[waitpinga beach, south australia]
today, i sat on a beach and watched the sunset over the ocean. i walked along its shores and let the sea run through my toes. i waited in the whitewash, i sank in the wetness.
i walked to drier ground and sat and watched the waves. i picked up sand, rubbed it between my fingers as i thought about being there. truly there. i let it hold me up, i let myself dig deeper down. i felt it’s cool damp. i saw birds and smelled air so fresh, like dry grass wet from the cooling eve. i felt the warmth on my skin and i squinted at the brightness of the day’s last light. spots formed in my vision after staring at the sun for too long, they clouded my sight, i rubbed my eyes. remembered what we were told and wondered if staring at a setting sun was alright… it sank below the horizon, turning the sky a simple faded red. an island in the foreground, its painted silhouette.
i felt a lot. i felt my breath. i counted out my inhales and my exhales. i matched them, second for second. i thought of everything and nothing and i was there, fully there. i was in myself, out of myself, within the earth. it felt like i was everywhere. i watched fishermen reel in their catches, grins spread across their faces, rods bowing at the the current and fish pulling to be free. the waves crashed to shore, out again they went. just like my breath, steady and knowing and sure.

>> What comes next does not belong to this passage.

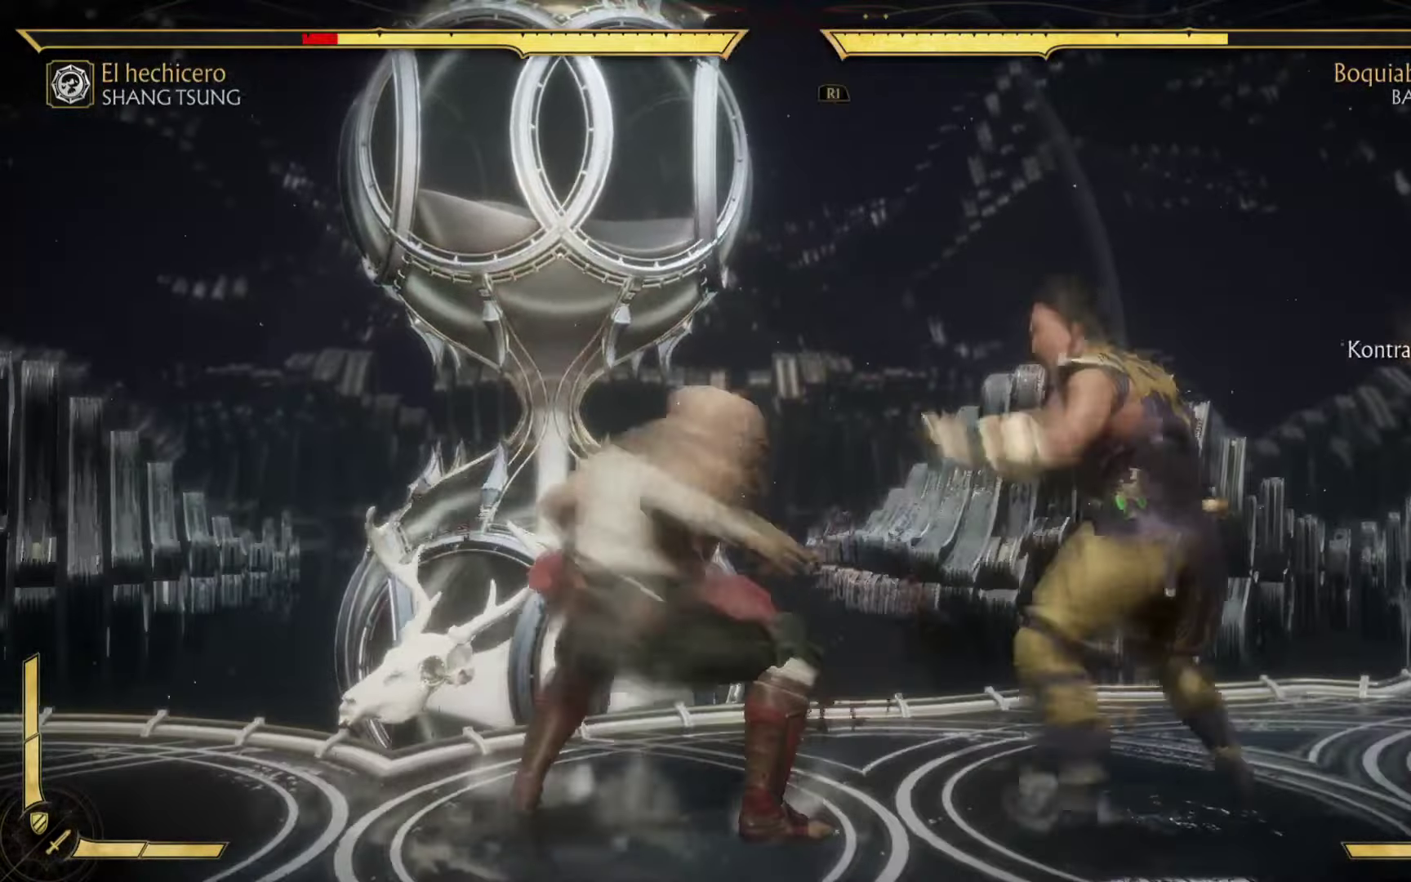
{"buttons": ["A", "DPAD_LEFT"], "left_stick": "center", "events": [[16, "DPAD_LEFT", "up"], [283, "A", "down"], [316, "DPAD_LEFT", "down"], [350, "R1", "down"], [383, "L1", "down"], [450, "L1", "up"], [500, "R1", "up"]]}
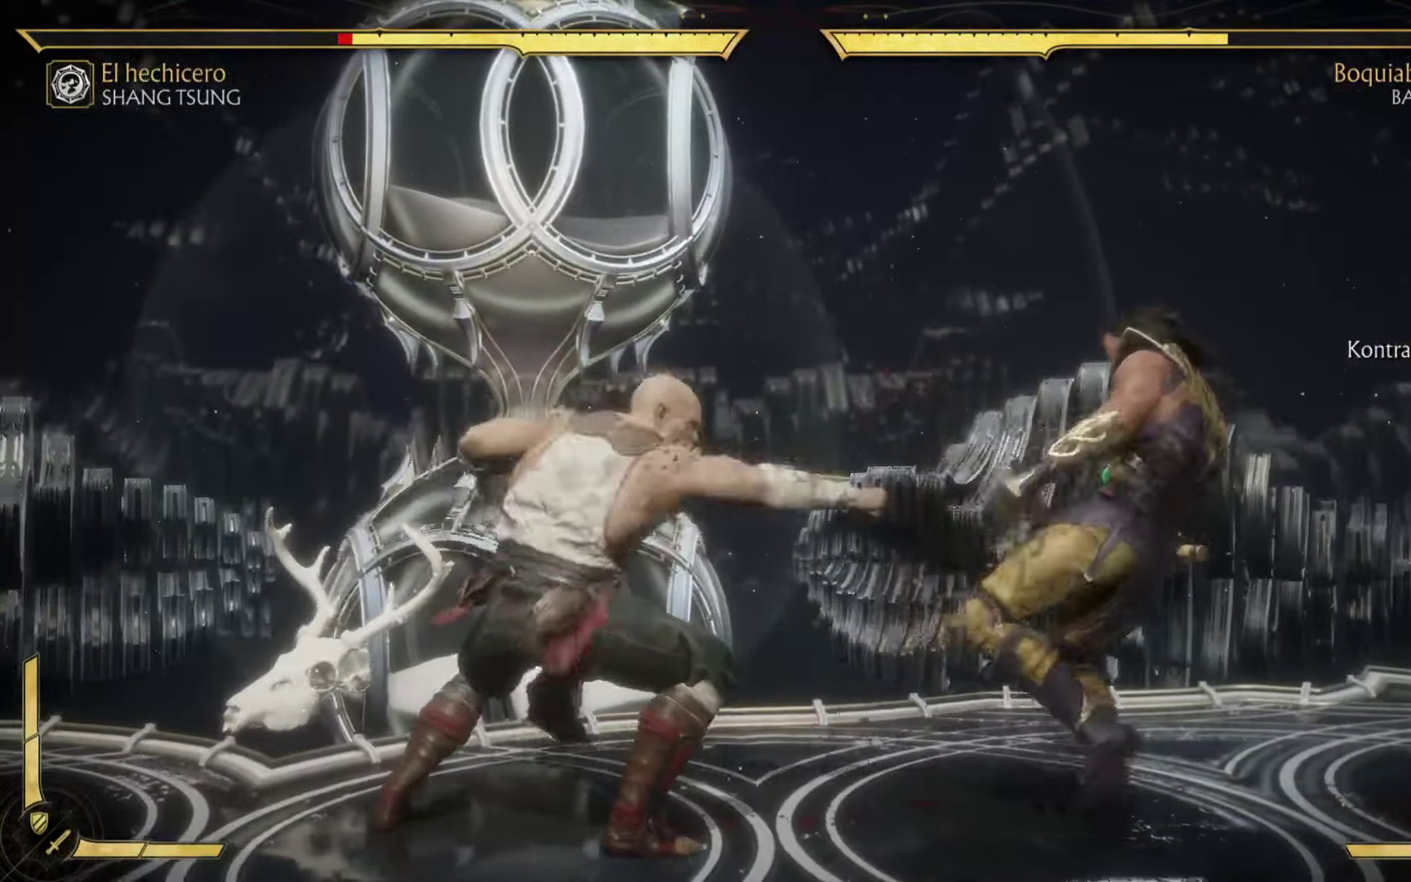
{"buttons": [], "left_stick": "center", "events": [[16, "DPAD_LEFT", "up"], [50, "A", "up"], [83, "L1", "down"], [116, "R1", "down"], [183, "L1", "up"], [233, "R1", "up"]]}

there’s a natural filter here, he said, if you don’t move with the flow, follow the pace, remove the struggle and find your place within the entirety of the fluidity, you won’t find the magic. you won’t feel the energy. you won’t find open doors to open air and open hearts, you know, they’re everywhere.

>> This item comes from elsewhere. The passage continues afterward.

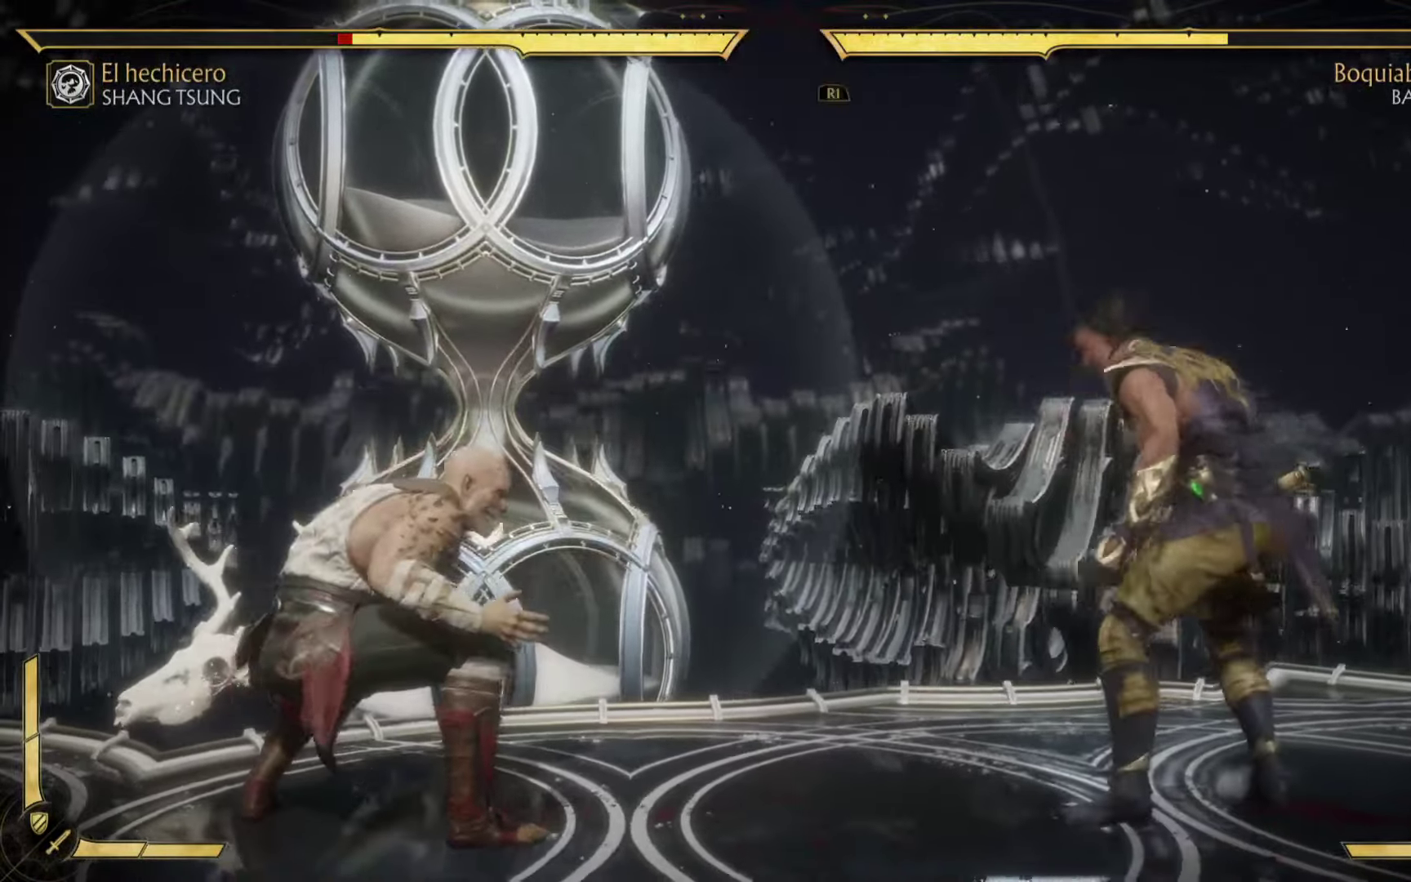
{"buttons": ["R2"], "left_stick": "center", "events": [[150, "R2", "down"]]}
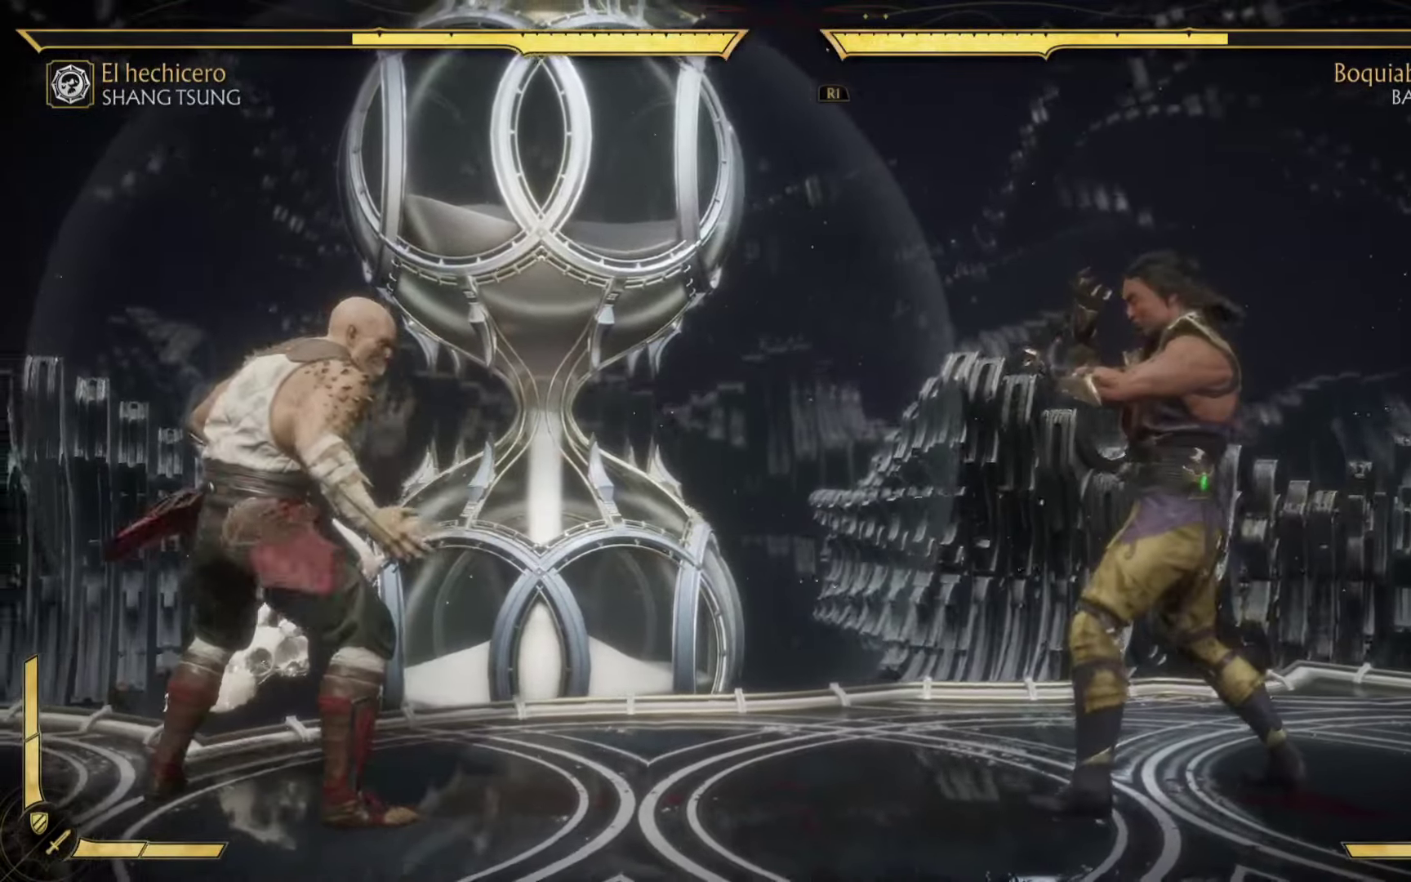
{"buttons": ["B"], "left_stick": "down-right", "events": [[66, "A", "down"], [150, "R2", "up"], [183, "A", "up"], [266, "B", "down"], [450, "left_stick", "down-right"]]}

there’s a finality to my days now. things are blossoming and things are closing, just how they should. just how i feel is right. there’s a bigger sense of being, a more enormous feeling of living, on this island soaked in salt water mystery.
the wind whips against my skin, coiling across the universe, leaving me in seconds of stillness to breathe and dream and wonder.
forever isn’t so long.
there was a moment today, just after we, the 80 or so yogis, inhaled as one.
‘ommmmm’, we chanted with our exhale, just as the wind picked up and crawled between the sun and the shade to the echo of our energy. ‘whhhooooshhh’, it answered, as the space between the trees where we stood came to vibrant life. the pulsating, invisible power of our collective om – the breath of the wind, the flow.
it was divinity. it was love and everything else.
she asked us to stay present tonight. to stay in the room. to stay with each breath. but my mind was racing. a million miles an hour it was racing. i was thinking and planning and dreaming up moments.
what we’d say. what the weather would be like. how it would all end up.
mmm. my mind was racing. thoughts of how and when and wishing on stars. of what’s next and where to. what am i meant to do with it all? my mind jumped from thought to thought as my body moved from pose to pose.
but i came back to my breath in yoga tonight, filling my lungs, my soul, with new, positive, liberating energy. the opposite fading with each determined exhale.
i came back to my breath, yes, even as those thoughts tried to rush around my body, with the blood coursing through my heart, beating so fast.
i’ll tame my wild thoughts. one day i will.